I admire folks who effectively share their experiences for the benefit of other. I realize that I have over 20 years — twenty — in professional web development, so maybe I’d actually kind of an expert in some areas. Maybe other people could benefit in some small way from what I’ve learned, both the technical challenges I’ve overcome, as well as the personal and interpersonal challenges of this industry. It’s just my perspective and experiences, but that’s all anyone has, right?
When I started my first job, I had just taught myself HTML and very (very) basic JavaScript. Thankfully I’d always been a photo hobbyist, so I knew my way around consumer image editing software, and I was very motivated to start a career after college after having had my fill of waiting tables and assistant managing a small restaurant. This got me an entry level position in a small web design and development company in Red Bank, NJ, as an assistant web producer. What that meant at the time is it was my responsibility to take the Photoshop PSDs (yes, children, Photoshop, not today’s fancy Figma or even Sketch!), slice up the image into image elements and white space, then write out the HTML markup to display those images and provide a place for the text to be inserted. This was the era of “spacer gifs”, using images for corners and areas of varying opacity, Dreamweaver, using BBEdit as my HTML editor (no syntax highlighting, no tag completion), all on Mac OS 9.
This was an era where FONT
tags were common, CSS 2 was just barely a thing, and we had to test everything in Internet Explorer 4 and 5 on both Windows and Mac! But wait, there’s more! We also had Netscape 4, also on Windows and Mac. And then all of the subversions which, to be honest, felt like major releases in their scope of changes, even when they were technically minor version bumps.

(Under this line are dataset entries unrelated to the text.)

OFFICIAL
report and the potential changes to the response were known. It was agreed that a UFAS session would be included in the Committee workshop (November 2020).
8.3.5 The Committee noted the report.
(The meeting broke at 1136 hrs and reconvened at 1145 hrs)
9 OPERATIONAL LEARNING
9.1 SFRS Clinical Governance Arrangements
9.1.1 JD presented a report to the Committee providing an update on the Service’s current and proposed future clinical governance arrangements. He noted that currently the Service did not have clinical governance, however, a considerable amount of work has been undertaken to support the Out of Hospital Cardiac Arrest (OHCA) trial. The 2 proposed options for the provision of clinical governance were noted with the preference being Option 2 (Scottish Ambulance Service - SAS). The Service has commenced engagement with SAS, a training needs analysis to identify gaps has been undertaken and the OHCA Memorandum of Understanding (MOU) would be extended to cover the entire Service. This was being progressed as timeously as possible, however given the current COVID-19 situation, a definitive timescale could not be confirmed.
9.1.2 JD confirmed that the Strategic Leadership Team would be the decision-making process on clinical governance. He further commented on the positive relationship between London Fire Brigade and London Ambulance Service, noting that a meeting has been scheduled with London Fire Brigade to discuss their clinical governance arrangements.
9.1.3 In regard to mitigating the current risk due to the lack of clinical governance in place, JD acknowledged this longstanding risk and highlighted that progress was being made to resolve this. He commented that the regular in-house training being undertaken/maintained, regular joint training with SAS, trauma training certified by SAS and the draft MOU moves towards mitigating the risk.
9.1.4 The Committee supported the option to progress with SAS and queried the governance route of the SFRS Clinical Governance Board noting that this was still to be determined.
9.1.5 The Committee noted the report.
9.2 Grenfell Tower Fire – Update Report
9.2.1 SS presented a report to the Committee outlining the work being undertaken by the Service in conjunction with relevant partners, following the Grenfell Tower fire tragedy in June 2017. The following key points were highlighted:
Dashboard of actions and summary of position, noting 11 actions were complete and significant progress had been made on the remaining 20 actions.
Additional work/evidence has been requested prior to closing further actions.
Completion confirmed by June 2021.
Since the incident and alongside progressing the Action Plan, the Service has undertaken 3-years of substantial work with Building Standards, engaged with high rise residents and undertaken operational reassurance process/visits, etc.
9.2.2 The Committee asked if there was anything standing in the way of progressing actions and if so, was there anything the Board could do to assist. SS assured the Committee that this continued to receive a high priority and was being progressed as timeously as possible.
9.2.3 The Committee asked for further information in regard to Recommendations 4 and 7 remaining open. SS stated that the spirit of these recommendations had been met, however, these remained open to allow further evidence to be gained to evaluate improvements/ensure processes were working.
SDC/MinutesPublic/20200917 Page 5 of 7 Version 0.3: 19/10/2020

We had no good way to share reusable code as we do today with Github and NPM. And we didn’t really have great build systems. (But on the other hand, we didn’t have to deal with build systems! 🥁) There were no really good laptops, and no major mobile computing devices with desktop class browsers. But this meant screen sizes were fairly predictable: we designed everything to fit an 800px wide viewport, and just left align if the viewport was wider. I remember when we decided to bump up to 1024px as the base size, and center our sites; this was a revolution.

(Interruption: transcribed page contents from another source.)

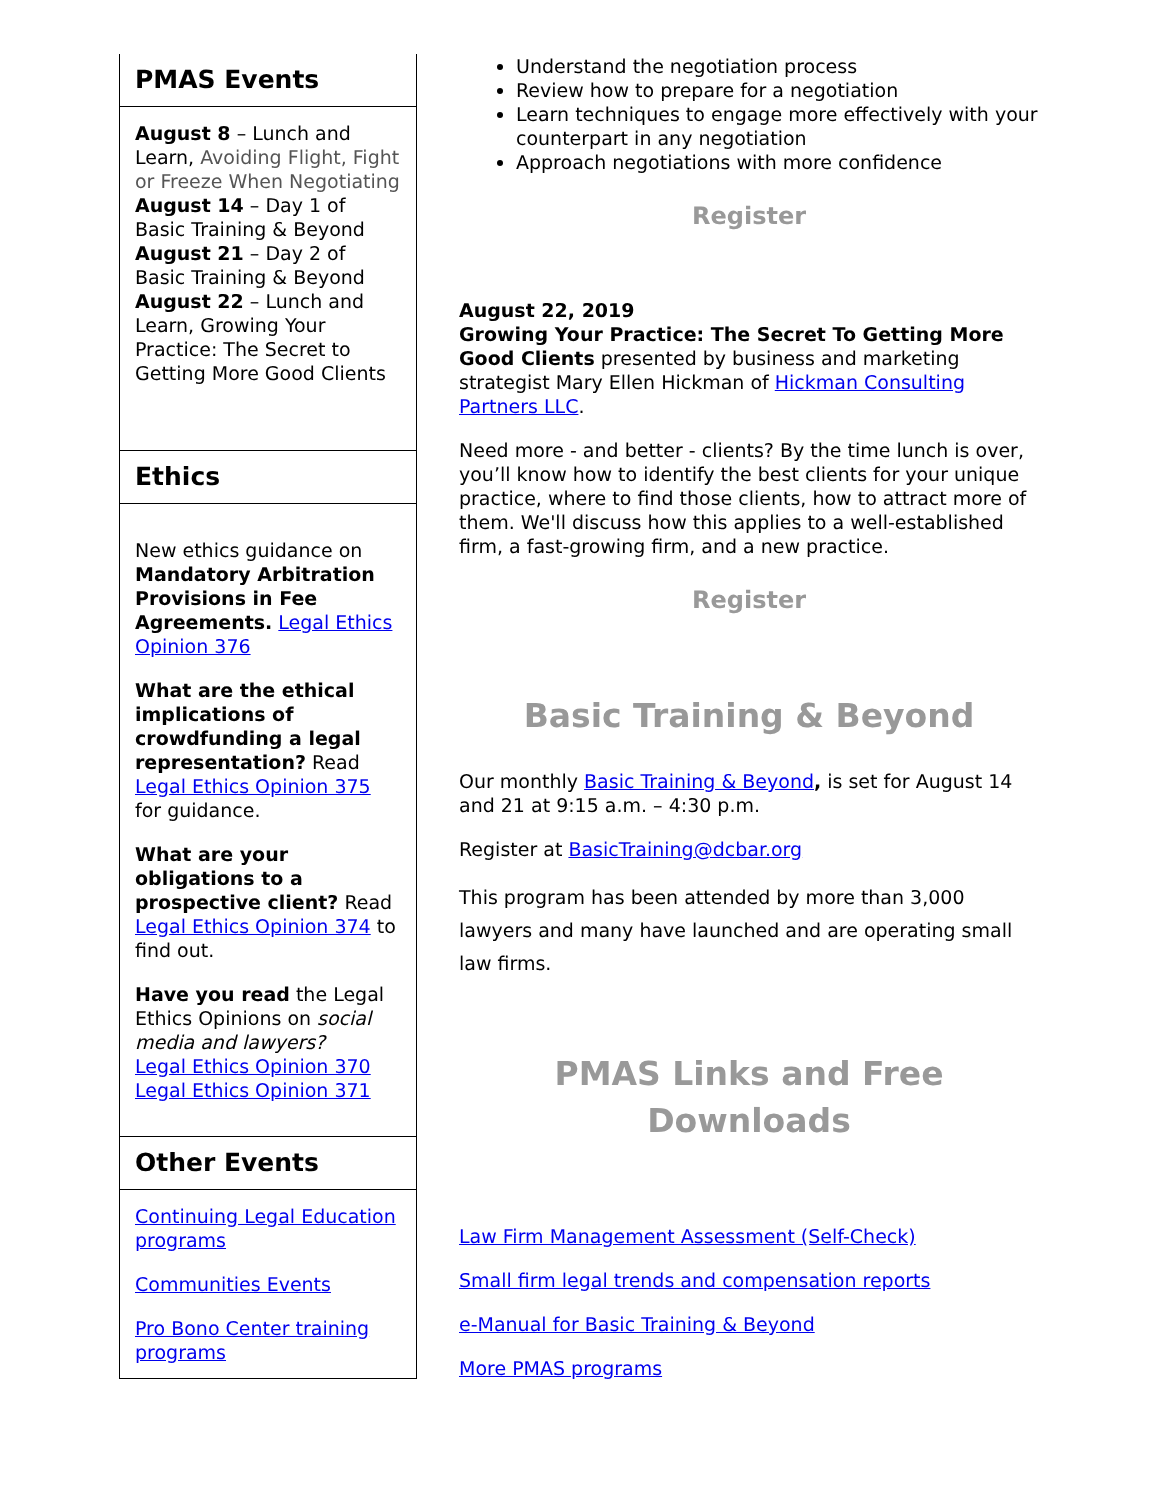PMAS Events
August 8 – Lunch and Learn, Avoiding Flight, Fight or Freeze When Negotiating
August 14 – Day 1 of Basic Training & Beyond
August 21 – Day 2 of Basic Training & Beyond
August 22 – Lunch and Learn, Growing Your Practice: The Secret to Getting More Good Clients
Ethics
New ethics guidance on Mandatory Arbitration Provisions in Fee Agreements. Legal Ethics Opinion 376
What are the ethical implications of crowdfunding a legal representation? Read Legal Ethics Opinion 375 for guidance.
What are your obligations to a prospective client? Read Legal Ethics Opinion 374 to find out.
Have you read the Legal Ethics Opinions on social media and lawyers?
Legal Ethics Opinion 370
Legal Ethics Opinion 371
Other Events
Continuing Legal Education programs
Communities Events
Pro Bono Center training programs
Understand the negotiation process
Review how to prepare for a negotiation
Learn techniques to engage more effectively with your counterpart in any negotiation
Approach negotiations with more confidence
Register
August 22, 2019
Growing Your Practice: The Secret To Getting More Good Clients presented by business and marketing strategist Mary Ellen Hickman of Hickman Consulting Partners LLC.
Need more - and better - clients? By the time lunch is over, you’ll know how to identify the best clients for your unique practice, where to find those clients, how to attract more of them. We'll discuss how this applies to a well-established firm, a fast-growing firm, and a new practice.
Register
Basic Training & Beyond
Our monthly Basic Training & Beyond, is set for August 14 and 21 at 9:15 a.m. – 4:30 p.m.
Register at BasicTraining@dcbar.org
This program has been attended by more than 3,000 lawyers and many have launched and are operating small law firms.
PMAS Links and Free Downloads
Law Firm Management Assessment (Self-Check)
Small firm legal trends and compensation reports
e-Manual for Basic Training & Beyond
More PMAS programs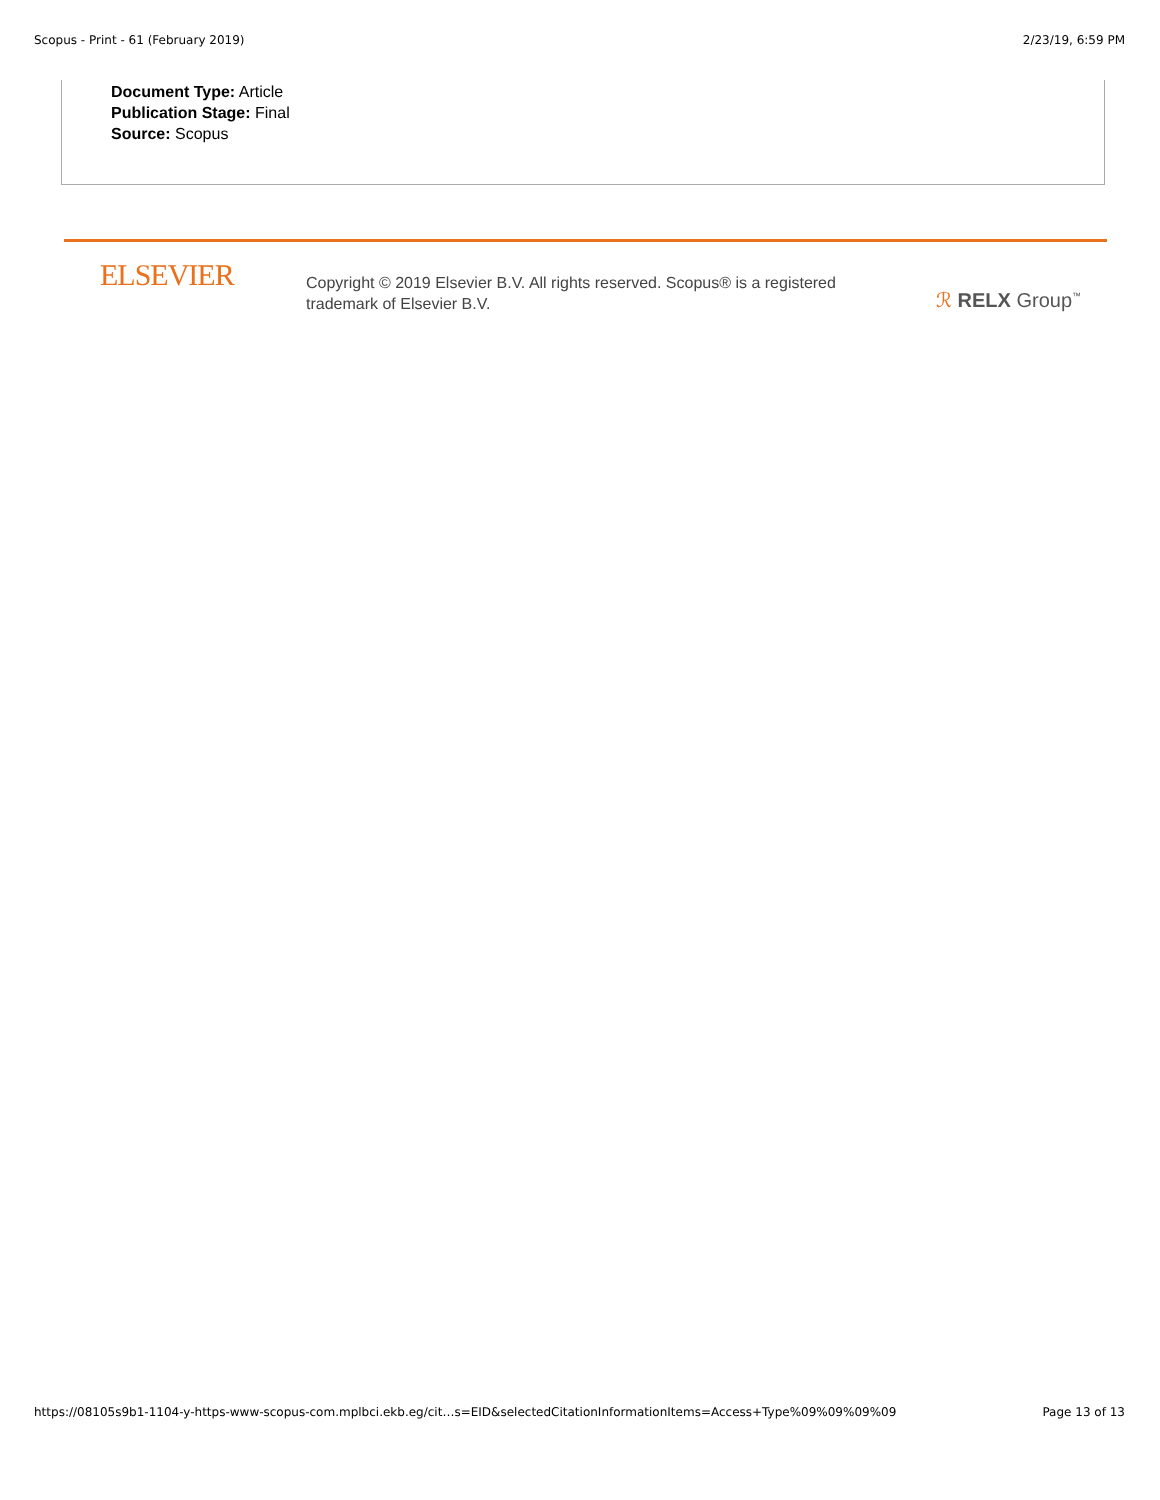Scopus - Print - 61 (February 2019) 2/23/19, 6:59 PM
Document Type: Article
Publication Stage: Final
Source: Scopus
ELSEVIER
Copyright © 2019 Elsevier B.V. All rights reserved. Scopus® is a registered trademark of Elsevier B.V.
ℛ RELX Group<sup>™</sup>
https://08105s9b1-1104-y-https-www-scopus-com.mplbci.ekb.eg/cit…s=EID&selectedCitationInformationItems=Access+Type%09%09%09%09 Page 13 of 13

There are so many other strange things we had to deal with in those early days: Netscape’s LAYER
element, Microsoft’s ActiveX nightmare, Java applets (oh that eternal dream of “write once, run everywhere”), inconsistent implementation of JavaScript which lead to ECMAScript (yay!) and the “best viewed in XYZ browser” animated badges (woof).
“OK, Grandpa, we get it: you used to carve websites into rocks with sabertooth tiger teeth.”

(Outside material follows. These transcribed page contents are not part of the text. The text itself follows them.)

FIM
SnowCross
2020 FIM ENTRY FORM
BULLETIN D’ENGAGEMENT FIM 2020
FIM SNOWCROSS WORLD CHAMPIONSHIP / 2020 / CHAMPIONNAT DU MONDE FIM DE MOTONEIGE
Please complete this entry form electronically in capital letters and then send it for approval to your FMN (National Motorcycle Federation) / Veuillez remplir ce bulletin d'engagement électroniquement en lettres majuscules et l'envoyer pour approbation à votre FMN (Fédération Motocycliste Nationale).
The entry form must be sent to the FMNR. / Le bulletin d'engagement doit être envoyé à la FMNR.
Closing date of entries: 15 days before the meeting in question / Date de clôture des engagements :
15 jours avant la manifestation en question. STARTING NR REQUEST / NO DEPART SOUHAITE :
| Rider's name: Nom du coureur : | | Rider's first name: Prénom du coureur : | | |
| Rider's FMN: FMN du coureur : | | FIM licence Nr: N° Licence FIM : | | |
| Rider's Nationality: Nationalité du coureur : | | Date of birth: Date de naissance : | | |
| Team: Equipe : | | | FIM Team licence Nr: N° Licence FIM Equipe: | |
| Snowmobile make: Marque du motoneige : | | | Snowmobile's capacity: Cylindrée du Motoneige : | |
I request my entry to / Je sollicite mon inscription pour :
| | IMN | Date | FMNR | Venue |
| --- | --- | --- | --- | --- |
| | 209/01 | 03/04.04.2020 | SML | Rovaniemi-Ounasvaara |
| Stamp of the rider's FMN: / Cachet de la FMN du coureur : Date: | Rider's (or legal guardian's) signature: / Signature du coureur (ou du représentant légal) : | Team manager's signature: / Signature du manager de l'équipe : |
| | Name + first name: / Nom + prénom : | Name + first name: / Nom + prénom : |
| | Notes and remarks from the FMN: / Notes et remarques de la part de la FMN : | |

Yes, so much has changed, and I’ve able to have taken part in so much of it of all of these years. But some things haven’t changed:
I still get excited to try out improvements to frontend languages. Since ES2015 so much has changed to allow developers to do amazing things, all in vanilla JS, consistently across all browsers, across any screen size. CSS is starting to pick up the pace of revisions and additions in a similar way. I mean, think of the possibilities for something like the
:has
CSS pseudo selector, scroll-linked animations handled natively by the browser, CSS grid and subgrid, scroll snapping… Truly exciting, ground breaking work.I get to make things that I’m excited about, and which have the potential to help people. Anyone can create a website, sell anything, promote themselves, find answers, find community, be anything.
I get inspired by teaching. I’ve had the good fortune to teach at SVA as the technical advisor to MFA students learning to work in the web. I’ve been able to teach colleagues, mentor junior developer, given talks in front of a hundred+ engineers, and so much more. Even pair coding with other devs to come up with elegant solutions to complex problems, or collaborating with awesome designers as we focus on how to help our customers… this is teaching. It’s also learning, and that’s something I don’t get tired of.
I will always feel like an impostor. I’ve been working in this industry for so long (twenty, people), I’ve managed teams, I’ve managed clients, I’ve trained others, I’ve built award-winning projects, my work has been seen by literally millions upon millions of people. But part of me will always think I’m not really as good as I should be.
So I think it might be worthwhile to someone out there if I started talking about what I’ve learned, what I know, what I believe, and what I’ve experienced in this industry. I want to pass along some of this understanding to maybe make it easier for someone else, and to help me see where I’ve been, clearly recognize where I am, and figure out where I’m heading.